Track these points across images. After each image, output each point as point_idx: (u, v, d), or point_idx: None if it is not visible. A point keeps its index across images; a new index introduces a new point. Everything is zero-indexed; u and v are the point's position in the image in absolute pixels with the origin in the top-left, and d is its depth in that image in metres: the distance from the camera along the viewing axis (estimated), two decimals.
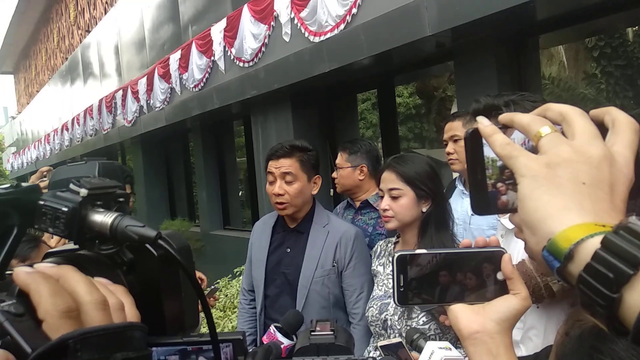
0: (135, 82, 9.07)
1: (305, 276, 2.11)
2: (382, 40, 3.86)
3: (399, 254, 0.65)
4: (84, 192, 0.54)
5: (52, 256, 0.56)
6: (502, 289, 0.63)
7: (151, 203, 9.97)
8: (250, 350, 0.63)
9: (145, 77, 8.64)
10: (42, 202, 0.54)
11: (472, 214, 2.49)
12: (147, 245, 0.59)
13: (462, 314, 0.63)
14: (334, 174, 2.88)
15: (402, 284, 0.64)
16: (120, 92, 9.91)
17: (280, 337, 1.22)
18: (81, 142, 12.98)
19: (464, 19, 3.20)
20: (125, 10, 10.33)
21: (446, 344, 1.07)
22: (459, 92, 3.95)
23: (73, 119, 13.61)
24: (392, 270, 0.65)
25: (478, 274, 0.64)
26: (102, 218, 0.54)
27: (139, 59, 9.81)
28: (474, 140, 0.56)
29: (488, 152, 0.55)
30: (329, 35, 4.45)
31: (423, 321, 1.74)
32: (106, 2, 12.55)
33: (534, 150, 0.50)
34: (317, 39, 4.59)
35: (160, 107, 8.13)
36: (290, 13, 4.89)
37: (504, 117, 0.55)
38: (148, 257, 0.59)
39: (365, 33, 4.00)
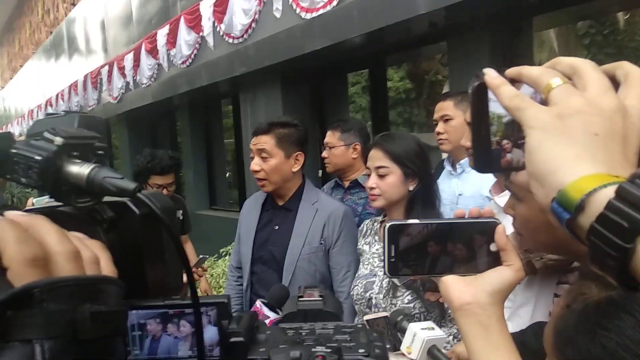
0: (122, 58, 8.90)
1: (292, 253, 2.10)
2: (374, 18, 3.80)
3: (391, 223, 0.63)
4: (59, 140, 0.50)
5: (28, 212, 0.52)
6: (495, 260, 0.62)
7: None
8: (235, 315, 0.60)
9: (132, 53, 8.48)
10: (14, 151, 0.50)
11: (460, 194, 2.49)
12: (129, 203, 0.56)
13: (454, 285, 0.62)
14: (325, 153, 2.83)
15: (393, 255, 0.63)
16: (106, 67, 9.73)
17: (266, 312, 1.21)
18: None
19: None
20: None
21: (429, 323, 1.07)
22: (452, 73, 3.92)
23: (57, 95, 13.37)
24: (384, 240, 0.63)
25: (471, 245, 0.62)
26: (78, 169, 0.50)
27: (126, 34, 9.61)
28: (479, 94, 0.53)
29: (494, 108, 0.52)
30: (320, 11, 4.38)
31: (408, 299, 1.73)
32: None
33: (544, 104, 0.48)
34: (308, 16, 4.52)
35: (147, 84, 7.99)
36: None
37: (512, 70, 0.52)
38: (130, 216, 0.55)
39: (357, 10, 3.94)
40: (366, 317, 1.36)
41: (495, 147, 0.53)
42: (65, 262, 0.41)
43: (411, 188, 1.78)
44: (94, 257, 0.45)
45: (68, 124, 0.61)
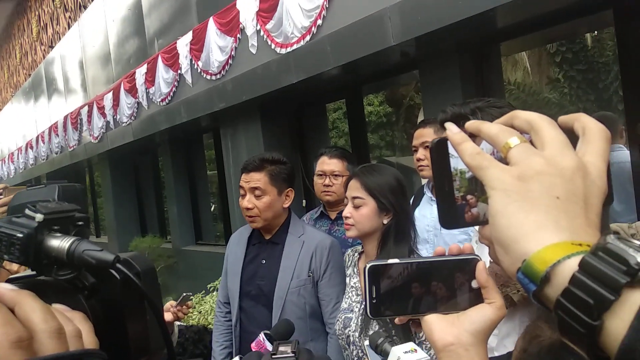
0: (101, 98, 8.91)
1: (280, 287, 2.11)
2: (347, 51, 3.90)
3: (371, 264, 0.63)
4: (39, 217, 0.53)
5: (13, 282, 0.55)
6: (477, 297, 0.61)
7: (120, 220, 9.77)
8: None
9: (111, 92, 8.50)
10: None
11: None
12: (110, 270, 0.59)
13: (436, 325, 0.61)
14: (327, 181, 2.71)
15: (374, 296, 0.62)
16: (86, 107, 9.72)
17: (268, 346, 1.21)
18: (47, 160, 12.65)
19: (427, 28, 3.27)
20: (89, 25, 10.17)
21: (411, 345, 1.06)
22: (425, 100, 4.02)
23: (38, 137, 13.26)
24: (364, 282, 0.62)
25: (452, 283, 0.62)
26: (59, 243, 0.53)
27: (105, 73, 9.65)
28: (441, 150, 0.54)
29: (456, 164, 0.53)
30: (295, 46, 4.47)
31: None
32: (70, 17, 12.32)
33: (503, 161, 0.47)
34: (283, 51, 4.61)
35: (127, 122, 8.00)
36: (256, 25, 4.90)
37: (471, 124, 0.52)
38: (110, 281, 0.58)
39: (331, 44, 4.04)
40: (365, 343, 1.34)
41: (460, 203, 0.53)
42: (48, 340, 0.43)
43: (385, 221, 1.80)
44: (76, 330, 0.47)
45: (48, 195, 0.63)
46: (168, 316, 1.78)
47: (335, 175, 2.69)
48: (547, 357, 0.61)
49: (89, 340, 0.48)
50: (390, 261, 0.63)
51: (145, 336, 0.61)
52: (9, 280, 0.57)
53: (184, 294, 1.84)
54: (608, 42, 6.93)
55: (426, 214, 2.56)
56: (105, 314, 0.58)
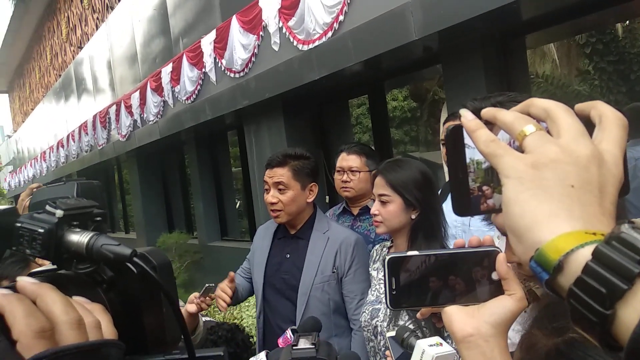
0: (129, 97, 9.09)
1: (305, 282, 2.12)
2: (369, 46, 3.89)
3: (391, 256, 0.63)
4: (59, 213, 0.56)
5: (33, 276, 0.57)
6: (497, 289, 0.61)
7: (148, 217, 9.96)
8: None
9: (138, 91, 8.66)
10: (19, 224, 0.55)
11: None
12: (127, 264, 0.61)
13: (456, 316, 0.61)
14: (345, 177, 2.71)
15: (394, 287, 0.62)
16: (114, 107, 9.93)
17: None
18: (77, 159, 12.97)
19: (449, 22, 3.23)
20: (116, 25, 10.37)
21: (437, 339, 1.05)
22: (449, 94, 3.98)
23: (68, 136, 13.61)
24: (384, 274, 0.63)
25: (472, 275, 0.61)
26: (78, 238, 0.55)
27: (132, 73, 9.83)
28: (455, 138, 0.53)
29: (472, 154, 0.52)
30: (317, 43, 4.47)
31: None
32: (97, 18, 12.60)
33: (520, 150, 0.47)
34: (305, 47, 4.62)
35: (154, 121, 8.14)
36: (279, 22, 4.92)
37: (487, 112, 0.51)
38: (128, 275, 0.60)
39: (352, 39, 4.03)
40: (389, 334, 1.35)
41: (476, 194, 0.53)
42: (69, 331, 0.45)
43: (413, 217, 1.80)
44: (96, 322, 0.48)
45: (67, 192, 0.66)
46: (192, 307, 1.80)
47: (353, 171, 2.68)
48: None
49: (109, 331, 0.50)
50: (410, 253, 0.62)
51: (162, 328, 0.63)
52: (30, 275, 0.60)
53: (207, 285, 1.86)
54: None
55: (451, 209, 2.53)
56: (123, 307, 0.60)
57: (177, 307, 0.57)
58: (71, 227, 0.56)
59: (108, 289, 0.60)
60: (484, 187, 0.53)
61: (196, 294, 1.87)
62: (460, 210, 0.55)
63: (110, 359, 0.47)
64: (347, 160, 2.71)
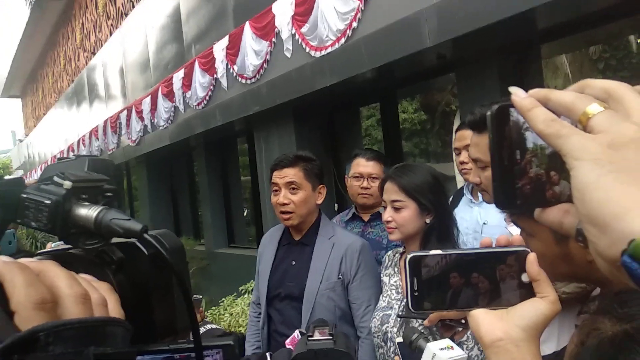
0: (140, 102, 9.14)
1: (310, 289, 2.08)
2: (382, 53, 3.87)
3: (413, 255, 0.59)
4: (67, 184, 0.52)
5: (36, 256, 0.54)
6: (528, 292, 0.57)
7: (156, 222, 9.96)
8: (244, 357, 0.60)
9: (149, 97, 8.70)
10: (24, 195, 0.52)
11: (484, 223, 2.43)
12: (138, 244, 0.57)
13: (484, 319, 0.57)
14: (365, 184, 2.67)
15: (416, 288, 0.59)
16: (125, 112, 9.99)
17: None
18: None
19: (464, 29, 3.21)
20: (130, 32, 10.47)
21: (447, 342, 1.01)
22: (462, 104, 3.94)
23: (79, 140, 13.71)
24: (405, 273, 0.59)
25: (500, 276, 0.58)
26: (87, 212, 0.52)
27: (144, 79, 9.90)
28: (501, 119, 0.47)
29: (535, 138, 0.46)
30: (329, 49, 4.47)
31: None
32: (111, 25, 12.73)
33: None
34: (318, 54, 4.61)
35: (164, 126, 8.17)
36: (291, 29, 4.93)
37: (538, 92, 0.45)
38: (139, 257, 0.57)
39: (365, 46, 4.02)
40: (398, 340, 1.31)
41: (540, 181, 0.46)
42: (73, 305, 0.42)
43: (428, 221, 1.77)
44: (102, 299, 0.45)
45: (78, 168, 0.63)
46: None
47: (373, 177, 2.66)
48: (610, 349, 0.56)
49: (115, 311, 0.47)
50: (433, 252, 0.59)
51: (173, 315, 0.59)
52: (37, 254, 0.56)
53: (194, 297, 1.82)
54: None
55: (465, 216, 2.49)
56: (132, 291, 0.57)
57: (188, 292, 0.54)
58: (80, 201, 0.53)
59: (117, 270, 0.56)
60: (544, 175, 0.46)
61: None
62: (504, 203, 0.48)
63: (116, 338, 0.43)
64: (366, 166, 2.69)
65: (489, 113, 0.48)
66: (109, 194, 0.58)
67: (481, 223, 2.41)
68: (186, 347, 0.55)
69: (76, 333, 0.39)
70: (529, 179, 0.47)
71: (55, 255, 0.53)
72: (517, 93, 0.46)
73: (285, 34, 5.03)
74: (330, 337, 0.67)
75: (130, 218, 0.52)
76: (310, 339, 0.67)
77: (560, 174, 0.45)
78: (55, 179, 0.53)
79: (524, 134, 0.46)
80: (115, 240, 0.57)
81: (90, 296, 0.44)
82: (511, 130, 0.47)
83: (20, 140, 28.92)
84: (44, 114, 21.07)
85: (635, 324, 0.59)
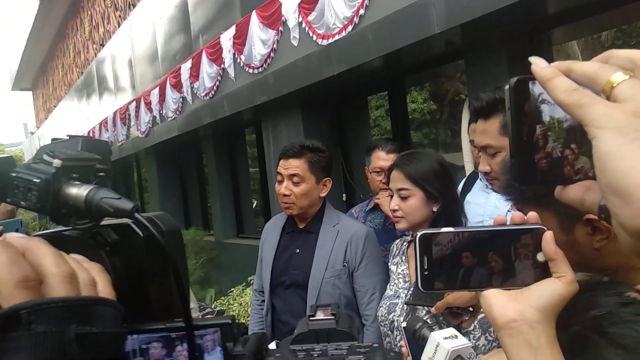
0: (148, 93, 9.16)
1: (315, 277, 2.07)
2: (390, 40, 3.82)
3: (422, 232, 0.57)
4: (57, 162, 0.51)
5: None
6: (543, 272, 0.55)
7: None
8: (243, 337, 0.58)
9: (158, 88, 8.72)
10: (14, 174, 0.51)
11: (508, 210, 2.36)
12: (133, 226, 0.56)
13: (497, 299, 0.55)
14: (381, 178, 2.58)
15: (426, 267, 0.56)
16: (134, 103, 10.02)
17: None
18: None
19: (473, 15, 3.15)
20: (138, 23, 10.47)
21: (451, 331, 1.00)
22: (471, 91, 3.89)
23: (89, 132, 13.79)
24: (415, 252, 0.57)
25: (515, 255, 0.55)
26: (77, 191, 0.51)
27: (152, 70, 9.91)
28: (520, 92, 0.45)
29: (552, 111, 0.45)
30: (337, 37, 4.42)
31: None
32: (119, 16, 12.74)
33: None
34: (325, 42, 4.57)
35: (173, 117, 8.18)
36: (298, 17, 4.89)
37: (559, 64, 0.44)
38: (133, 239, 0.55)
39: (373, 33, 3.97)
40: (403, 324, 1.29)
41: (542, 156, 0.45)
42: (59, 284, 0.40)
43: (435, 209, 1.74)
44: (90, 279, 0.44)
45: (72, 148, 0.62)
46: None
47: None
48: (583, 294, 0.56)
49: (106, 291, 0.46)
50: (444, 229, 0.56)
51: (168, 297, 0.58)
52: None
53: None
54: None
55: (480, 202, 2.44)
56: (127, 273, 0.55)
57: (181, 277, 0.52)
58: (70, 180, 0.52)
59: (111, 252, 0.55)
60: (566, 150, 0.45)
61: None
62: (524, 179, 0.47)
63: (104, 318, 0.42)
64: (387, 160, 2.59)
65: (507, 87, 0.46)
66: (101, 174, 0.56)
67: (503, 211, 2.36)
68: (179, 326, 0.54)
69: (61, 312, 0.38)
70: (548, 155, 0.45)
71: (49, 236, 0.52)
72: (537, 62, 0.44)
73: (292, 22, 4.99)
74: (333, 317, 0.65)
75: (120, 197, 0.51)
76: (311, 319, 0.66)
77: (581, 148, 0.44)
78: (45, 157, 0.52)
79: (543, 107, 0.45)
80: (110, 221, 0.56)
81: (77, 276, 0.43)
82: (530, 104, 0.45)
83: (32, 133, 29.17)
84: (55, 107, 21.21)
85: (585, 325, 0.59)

+++

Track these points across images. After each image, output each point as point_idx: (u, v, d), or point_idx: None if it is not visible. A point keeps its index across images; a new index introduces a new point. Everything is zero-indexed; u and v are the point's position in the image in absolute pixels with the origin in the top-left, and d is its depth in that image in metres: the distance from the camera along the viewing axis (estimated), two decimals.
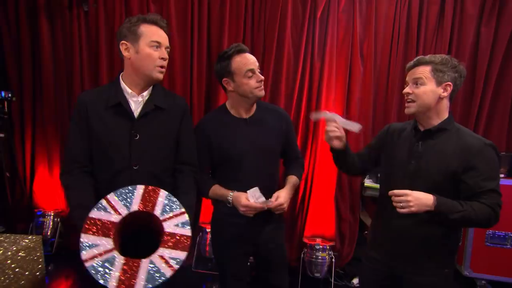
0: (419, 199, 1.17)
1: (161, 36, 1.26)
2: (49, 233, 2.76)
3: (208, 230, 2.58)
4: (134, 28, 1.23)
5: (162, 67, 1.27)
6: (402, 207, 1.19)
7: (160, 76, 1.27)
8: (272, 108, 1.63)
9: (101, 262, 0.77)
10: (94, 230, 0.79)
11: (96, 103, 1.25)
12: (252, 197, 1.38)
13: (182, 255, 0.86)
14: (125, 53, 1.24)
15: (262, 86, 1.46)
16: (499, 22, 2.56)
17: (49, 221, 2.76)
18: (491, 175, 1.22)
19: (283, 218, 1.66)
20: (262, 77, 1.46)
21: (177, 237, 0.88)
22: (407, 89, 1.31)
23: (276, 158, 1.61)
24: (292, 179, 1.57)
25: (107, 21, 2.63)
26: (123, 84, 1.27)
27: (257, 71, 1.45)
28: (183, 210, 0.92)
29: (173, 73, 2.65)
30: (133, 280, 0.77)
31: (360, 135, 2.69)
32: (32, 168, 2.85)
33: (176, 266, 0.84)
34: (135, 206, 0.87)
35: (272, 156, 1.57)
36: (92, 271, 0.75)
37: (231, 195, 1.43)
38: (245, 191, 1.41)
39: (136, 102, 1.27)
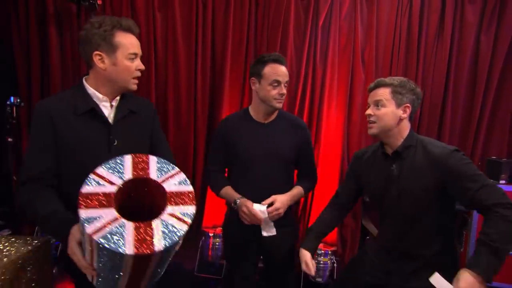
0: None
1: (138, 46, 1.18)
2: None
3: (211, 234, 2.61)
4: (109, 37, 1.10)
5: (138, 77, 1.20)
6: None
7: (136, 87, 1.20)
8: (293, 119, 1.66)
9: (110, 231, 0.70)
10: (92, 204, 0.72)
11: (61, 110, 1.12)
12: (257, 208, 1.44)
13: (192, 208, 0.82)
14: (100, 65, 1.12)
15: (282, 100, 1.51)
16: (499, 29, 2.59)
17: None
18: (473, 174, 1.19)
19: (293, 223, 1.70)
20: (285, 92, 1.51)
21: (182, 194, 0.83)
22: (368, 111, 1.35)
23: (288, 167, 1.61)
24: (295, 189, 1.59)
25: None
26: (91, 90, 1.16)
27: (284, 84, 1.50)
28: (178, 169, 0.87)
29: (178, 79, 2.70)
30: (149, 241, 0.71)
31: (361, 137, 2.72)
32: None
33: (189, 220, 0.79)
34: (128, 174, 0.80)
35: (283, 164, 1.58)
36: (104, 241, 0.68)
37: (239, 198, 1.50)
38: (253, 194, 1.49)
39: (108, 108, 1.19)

+++

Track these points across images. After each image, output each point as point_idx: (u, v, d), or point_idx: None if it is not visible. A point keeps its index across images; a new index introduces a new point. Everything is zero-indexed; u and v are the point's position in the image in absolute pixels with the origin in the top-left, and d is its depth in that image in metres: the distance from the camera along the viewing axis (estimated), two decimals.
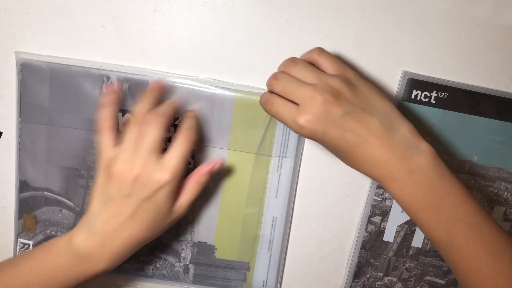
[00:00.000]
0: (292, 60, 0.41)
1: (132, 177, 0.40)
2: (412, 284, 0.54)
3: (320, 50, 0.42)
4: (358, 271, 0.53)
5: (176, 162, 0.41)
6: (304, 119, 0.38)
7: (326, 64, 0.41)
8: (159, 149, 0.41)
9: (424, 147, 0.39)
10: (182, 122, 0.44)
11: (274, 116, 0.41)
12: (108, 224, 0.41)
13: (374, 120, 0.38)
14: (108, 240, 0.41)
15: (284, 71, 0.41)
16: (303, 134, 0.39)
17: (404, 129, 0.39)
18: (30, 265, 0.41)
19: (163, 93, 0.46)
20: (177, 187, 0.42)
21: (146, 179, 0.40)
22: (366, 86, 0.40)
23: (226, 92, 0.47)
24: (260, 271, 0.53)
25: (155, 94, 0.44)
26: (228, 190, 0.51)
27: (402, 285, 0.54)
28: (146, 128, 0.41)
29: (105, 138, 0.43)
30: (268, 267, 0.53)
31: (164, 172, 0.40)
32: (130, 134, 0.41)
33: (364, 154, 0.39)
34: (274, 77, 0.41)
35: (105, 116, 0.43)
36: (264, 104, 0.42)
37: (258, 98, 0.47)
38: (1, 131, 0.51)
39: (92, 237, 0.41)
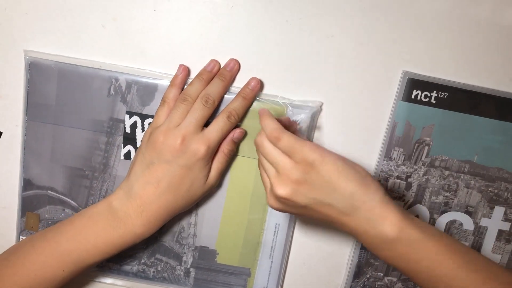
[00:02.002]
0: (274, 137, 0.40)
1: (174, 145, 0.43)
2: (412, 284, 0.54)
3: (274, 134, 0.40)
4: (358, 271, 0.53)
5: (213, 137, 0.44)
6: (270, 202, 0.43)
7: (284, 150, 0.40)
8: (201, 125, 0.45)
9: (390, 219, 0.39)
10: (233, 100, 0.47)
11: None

+++

REQUIREMENT
In the data above, retype only the stretch from the line with "19: (464, 19, 3.20)" through the line with "44: (94, 257, 0.45)", word for word, and skip any pictures.

TASK RESULT
19: (464, 19, 3.20)
20: (125, 10, 10.33)
21: (446, 344, 1.07)
22: (459, 92, 3.95)
23: (73, 119, 13.61)
24: (392, 270, 0.65)
25: (478, 274, 0.64)
26: (102, 218, 0.54)
27: (139, 59, 9.81)
28: (474, 140, 0.56)
29: (488, 152, 0.55)
30: (329, 35, 4.45)
31: (423, 321, 1.74)
32: (106, 2, 12.55)
33: (534, 150, 0.50)
34: (317, 39, 4.59)
35: (160, 107, 8.13)
36: (290, 13, 4.89)
37: (504, 117, 0.55)
38: (148, 257, 0.59)
39: (365, 33, 4.00)
0: (122, 58, 8.90)
1: (292, 253, 2.10)
2: (374, 18, 3.80)
3: (391, 223, 0.63)
4: (59, 140, 0.50)
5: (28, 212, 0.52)
6: (495, 260, 0.62)
7: None
8: (235, 315, 0.60)
9: (132, 53, 8.48)
10: (14, 151, 0.50)
11: (460, 194, 2.49)
12: (129, 203, 0.56)
13: (454, 285, 0.62)
14: (325, 153, 2.83)
15: (393, 255, 0.63)
16: (106, 67, 9.73)
17: (266, 312, 1.21)
18: None
19: None
20: None
21: (429, 323, 1.07)
22: (452, 73, 3.92)
23: (57, 95, 13.37)
24: (384, 240, 0.63)
25: (471, 245, 0.62)
26: (78, 169, 0.50)
27: (126, 34, 9.61)
28: (479, 94, 0.53)
29: (494, 108, 0.52)
30: (320, 11, 4.38)
31: (408, 299, 1.73)
32: None
33: (544, 104, 0.48)
34: (308, 16, 4.52)
35: (147, 84, 7.99)
36: None
37: (512, 70, 0.52)
38: (130, 216, 0.55)
39: (357, 10, 3.94)
40: (366, 317, 1.36)
41: (495, 147, 0.53)
42: (65, 262, 0.41)
43: (411, 188, 1.78)
44: (94, 257, 0.45)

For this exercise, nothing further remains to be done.